# [Directives]
• A. Please answer these questions from the Dorothy Gaines article:
(i) How many years of her sentence had Gaines served when she left prison?
(ii) What sentence was she ordered to serve?
(iii) In which issue of ESSENCE magazine was her story told?
• B. Write the next part of the Dorothy Gaines article, picking up after its final sentence.

# [Selected text]
------------------------------------------------------------------------
President Clinton’s controversial pardon of tax evader Marc Rich has kept them both in the headlines. But, Dorothy Gaines, one of the 140 people who Clinton pardoned or released from prison, quietly went home. Gaines left prison after serving six years of a nearly 20-year sentence.
The 42-year-old Alabama native had been convicted of possession and conspiracy to distribute cocaine without an iota of real evidence, only the word of a man prosecutors in Mobile had threatened to jail for life for his dealings in the drug trade. He implicated Dorothy in exchange for a reduction in jail time. An Alabama jury convicted her, even though no drugs or paraphernalia were found during a police search of her home. Because of mandatory drug-sentencing laws, Dorothy was ordered to serve 19 years and seven months.
After Dorothy’s moving story was told in the September 2000 issue of ESSENCE magazine and on ESSENCE.com (see “Imprisoned Women” below), dozens of ESSENCE readers and visitors responded with phone calls, emails and letters, helping to raise the profile of her case and her chances for clemency.
------------------------------------------------------------------------
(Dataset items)
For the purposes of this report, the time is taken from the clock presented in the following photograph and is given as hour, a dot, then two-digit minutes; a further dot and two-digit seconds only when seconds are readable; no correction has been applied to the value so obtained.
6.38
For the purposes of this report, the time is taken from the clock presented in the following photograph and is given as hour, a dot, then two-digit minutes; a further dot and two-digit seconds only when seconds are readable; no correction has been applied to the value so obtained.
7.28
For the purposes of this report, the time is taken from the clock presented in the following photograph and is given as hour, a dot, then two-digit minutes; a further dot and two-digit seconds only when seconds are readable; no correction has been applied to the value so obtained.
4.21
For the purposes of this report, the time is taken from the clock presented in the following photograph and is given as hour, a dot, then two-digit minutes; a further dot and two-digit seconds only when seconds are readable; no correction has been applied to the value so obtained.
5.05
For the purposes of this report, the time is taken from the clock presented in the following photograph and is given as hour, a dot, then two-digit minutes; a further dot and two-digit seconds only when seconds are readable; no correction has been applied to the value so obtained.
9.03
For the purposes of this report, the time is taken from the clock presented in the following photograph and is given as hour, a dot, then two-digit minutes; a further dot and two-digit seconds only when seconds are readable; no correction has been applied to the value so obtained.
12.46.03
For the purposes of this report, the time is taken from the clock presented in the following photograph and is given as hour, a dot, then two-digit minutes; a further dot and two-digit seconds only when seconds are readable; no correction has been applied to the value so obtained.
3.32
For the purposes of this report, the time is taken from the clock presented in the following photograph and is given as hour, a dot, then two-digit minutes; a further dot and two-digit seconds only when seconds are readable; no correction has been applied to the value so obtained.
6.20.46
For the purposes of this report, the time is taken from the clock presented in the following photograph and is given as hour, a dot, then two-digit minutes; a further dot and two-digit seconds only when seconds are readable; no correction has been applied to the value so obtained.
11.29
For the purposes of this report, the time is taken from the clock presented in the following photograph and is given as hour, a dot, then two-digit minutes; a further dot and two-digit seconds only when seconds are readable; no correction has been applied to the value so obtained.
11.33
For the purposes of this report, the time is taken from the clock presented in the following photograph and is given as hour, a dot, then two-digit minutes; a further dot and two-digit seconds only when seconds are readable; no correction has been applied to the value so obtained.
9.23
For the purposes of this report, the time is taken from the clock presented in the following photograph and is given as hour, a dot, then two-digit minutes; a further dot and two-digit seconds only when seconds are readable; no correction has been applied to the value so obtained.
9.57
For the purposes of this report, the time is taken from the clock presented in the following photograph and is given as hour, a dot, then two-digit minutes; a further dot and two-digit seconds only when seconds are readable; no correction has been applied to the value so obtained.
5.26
------------------------------------------------------------------------
# [The replies]
• A.
(i) Six years
(ii) 19 years and seven months
(iii) The September 2000 issue

• B.
Life after lock-down
Since her release two days before Christmas two months ago, Dorothy has been living in the cramped, three-bedroom Mobile home of her eldest child, Natasha Easter, 26. The household also includes Gaines’ son Phillip Taylor, 16; daughter, Chara Taylor, 17; and Natasha’s two children. Natasha, a data processor, supports everyone.
For now, Dorothy’s poor health — a dangerously high blood pressure and 350 pounds,80 gained under the stress of prison life — forces her to take bed rest. She says she is now vigilant — paranoid even — about whose company she keeps, whose home she enters, from whom she will accept a ride by car. “And I talk real fast because we could only be on the phone for 15 minutes at a time,” Gaines says referring to the prison restrictions that still haunt her.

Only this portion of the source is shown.